───── Document extract
Buprenorphine treatments for opioid use disorder (OUD) among people living with HIV demonstrated beneficial effects in terms of viral load, according to results of a study presented at the virtual Conference on Retroviruses and Opportunistic Infections, held from March 8 to 11, 2020.
Investigators identified 207 people with HIV who started buprenorphine treatment between 2002 and 2018 at the Johns Hopkins Hospital HIV Clinic Cohort. The majority of the cohort were men (69%) and were black (88%); the cohort had a median age of 49 years.
The study allowed for multiple number of treatment episodes, which were defined as continuous buprenorphine prescription with gaps < 30 days. Individuals in the study had a median of 1 (interquartile range [IQR], 1-2) treatment episodes. The median viral loads before and after initial treatment were 80 copies/mL (IQR, 50-6690) and 50 copies/mL (IQR, 50-1721), respectively.
Researchers also employed a quantile liner model to assess the relationship between buprenorphine and viral load. The model considered skewed distribution and the large percentage of individuals who were suppressed, as well as time-varying treatment status.
──────────
───── The data
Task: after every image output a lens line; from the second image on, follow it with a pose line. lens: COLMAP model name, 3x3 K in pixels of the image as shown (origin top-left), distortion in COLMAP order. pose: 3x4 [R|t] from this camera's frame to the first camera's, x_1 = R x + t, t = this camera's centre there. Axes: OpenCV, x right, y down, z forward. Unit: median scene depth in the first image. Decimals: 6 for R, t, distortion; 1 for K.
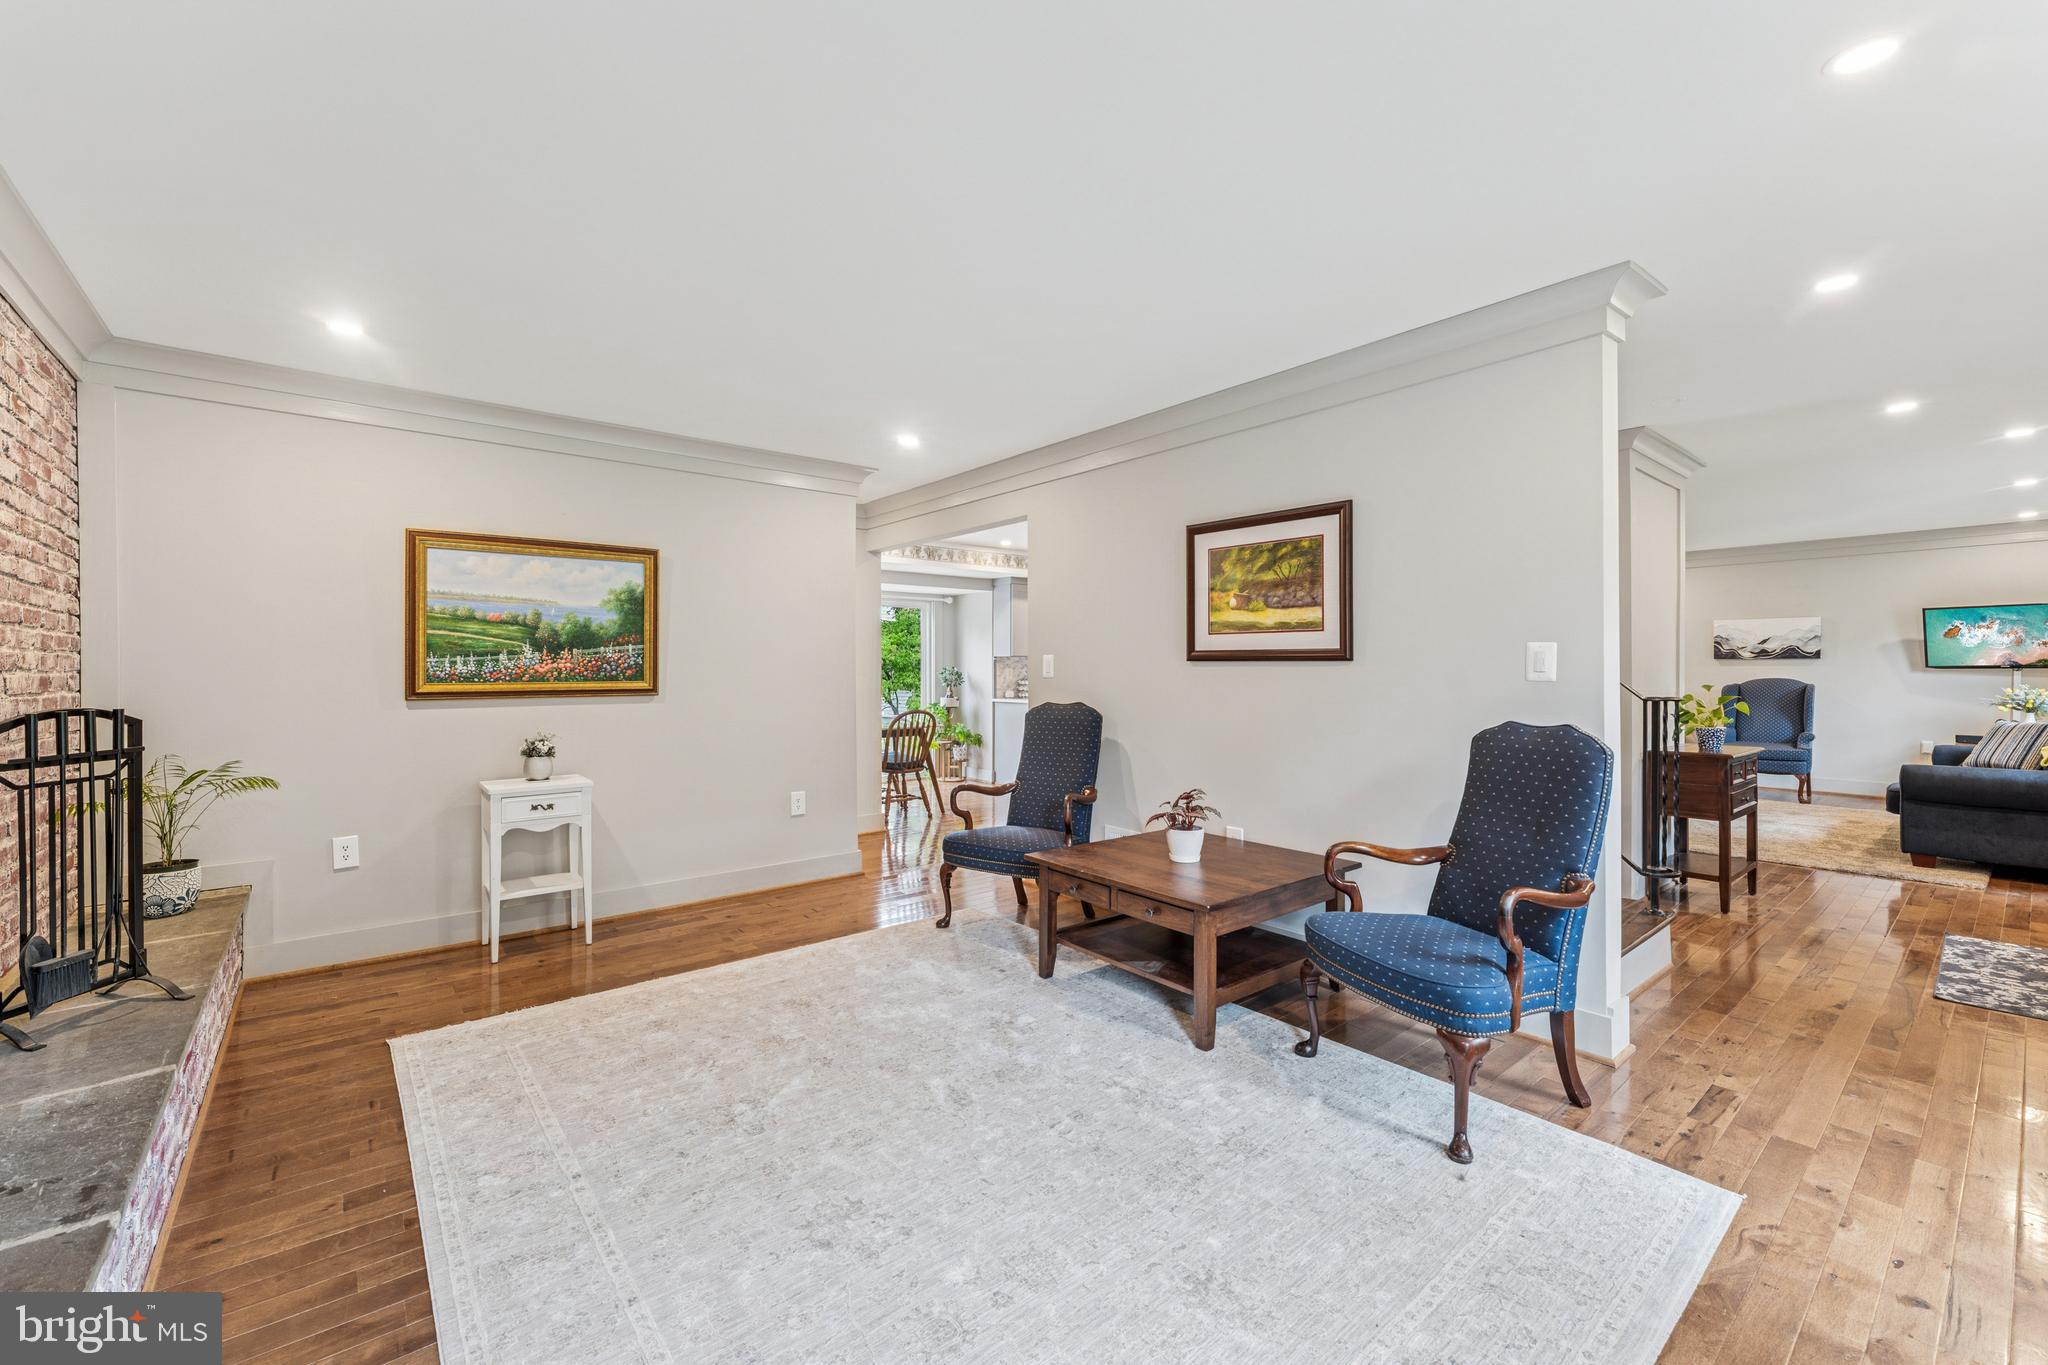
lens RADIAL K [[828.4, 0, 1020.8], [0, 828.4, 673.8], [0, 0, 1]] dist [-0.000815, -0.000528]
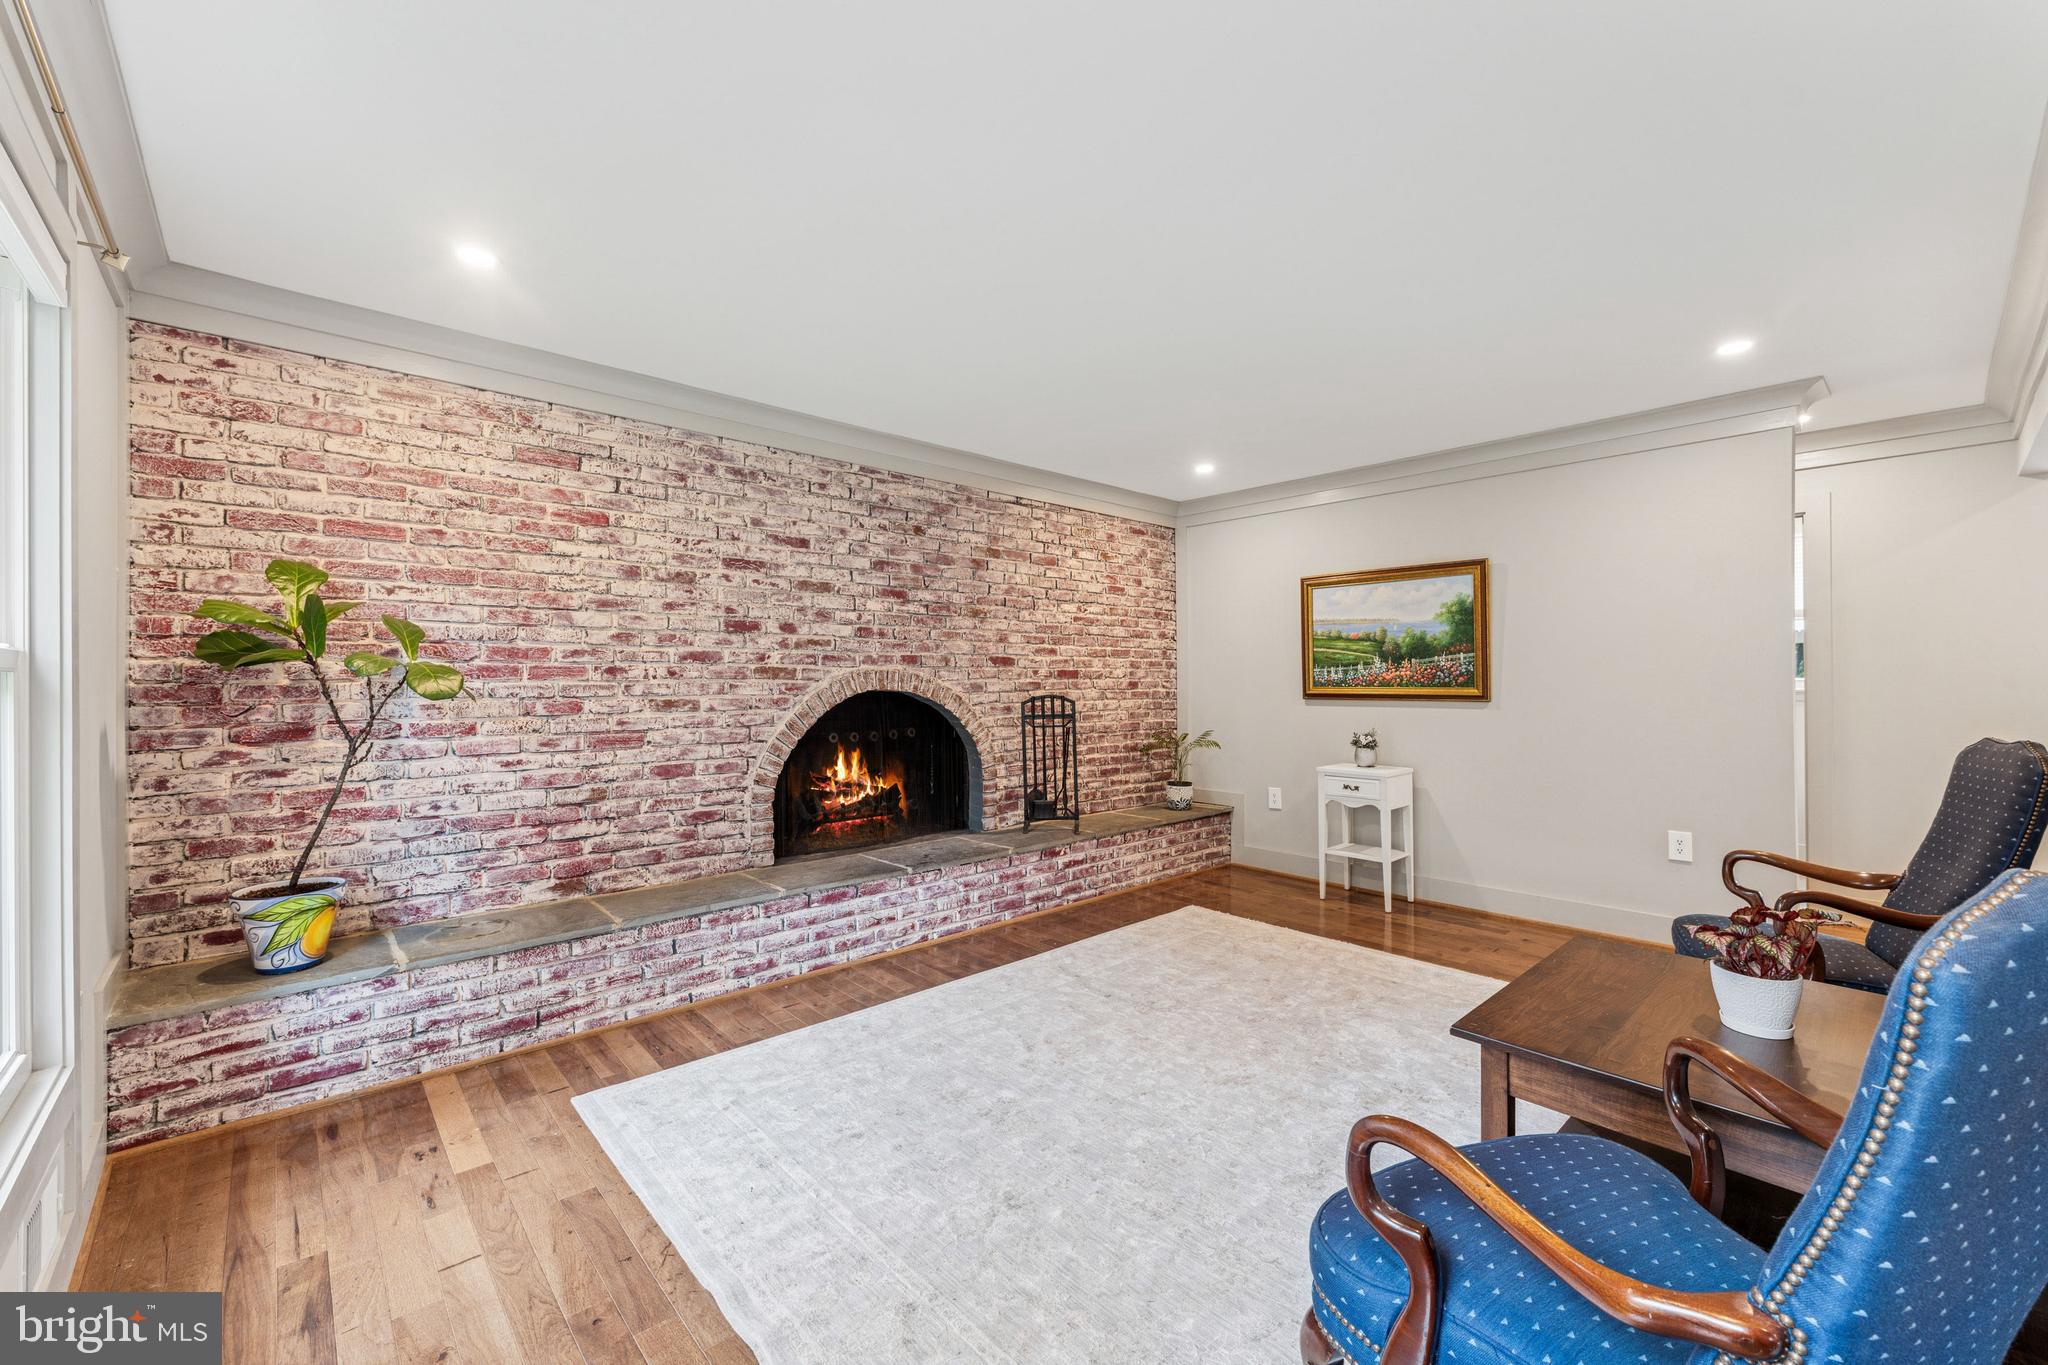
──────────
Required work:
What median age does the buprenorphine study summary give for the cohort?

Response to this task:
49 years